The City Rises, Umberto Boccioni (left), Zang Tumb Tumb, Marinetti (right)

1913- Rite of Spring

Igor Stravinsky composed Rite of Spring which was choreographed by Vaslav Nijinsky for ballet. The piece depicts human sacrifice.

1914- beginning of World War One.

1914- Dada

During the first world war in Zurich, the art movement Dada was formed in response to the horrors of war. Work in this style is satirical and has no meaning but has intentions to shock or offend. The movement was anti- war and could be considered left wing in politics.

L.H.O.O.Q. by Marcel Duchamp (left). The Hitler Gang, by Kurt Schwitters (right)

1915- Constructivism

In Russia Vladimir Tatlin and Alexander Rodchenko founded this movement to reflect the modern industrial world. Sculptures where often made of scrap metal to show this.

Vladimir Tatlin’s Monument to the Third International

1917- Marxism

This far left ideology suggests conflict arises in capitalist societies due to contradictions between the material interests of the class of wage labourers who (produce goods and services)—and the ruling class ( who own the means of production). They create their wealth through the profit produced by the working class. Marx proposed this would create a working class revolution, creating socialism. This is system based on social ownership of the means of production, distribution based on a persons contribution. As the production continued to grow, Marx suggested that socialism would eventually become a communist society. this is a classless, stateless, society based on common ownership based on the principle: "From each according to his ability, to each according to his needs".

1917- De Stijl

Founded by Piet Mondrian and Theo Van Doesburg, this Dutch movement focuses on geometry and the use of horizontal and vertical lines.

Red and Blue Chair by Gerrit Rietveld (left), Counter-Composition V by Theo van Doesburg (right)

1917- Fountain

Marcel Duchamp displayed a urinal in a New York gallery to controversially question the convention of what art is.

1919- Bauhaus

This German school of art was formed by Walter Gropius. The focus was on "function before form", the goal was to create art that could be used in everyday life. After world war 2 many artists moved to America greatly influencing art and design there.

Club Chair (Model B3) by Marcel Breuer (left), Universal Bayer by Herbert Bayer (right)

1920 Suffragettes

The 19th amendment was created to allow women to vote. This shows how society was completely changing in the period of modernity


Boyne and Rattansi (1990) created a theory to define art that fits into the broad modernism category;

  • Paradox- ambiguity or absence of clear meaning
  • Loss of an integrated single subject- individuals in the image are divided or there is no clear single subject in the image.
  • Aesthetic self- reflectiveness- the media used is shown in the image
  • Montage- a narrative created by items from different sources

1920- World War One ends

1922- T.S Eliot publishes 'the wasteland'

This is an important poem in modernist literature and discusses the horrors of conflict from different speakers often using satirical tones.

## TASK DESCRIPTION
Copy the modernism timeline from "1913- Rite of" up to and including "wing in politics.", swapping "satirical" for "mocking".

## DATA
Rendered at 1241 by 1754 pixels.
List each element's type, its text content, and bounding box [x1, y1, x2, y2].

## RESPONSE TO THE TASK
1913- Rite of Spring

Igor Stravinsky composed Rite of Spring which was choreographed by Vaslav Nijinsky for ballet. The piece depicts human sacrifice.

1914- beginning of World War One.

1914- Dada

During the first world war in Zurich, the art movement Dada was formed in response to the horrors of war. Work in this style is mocking and has no meaning but has intentions to shock or offend. The movement was anti- war and could be considered left wing in politics.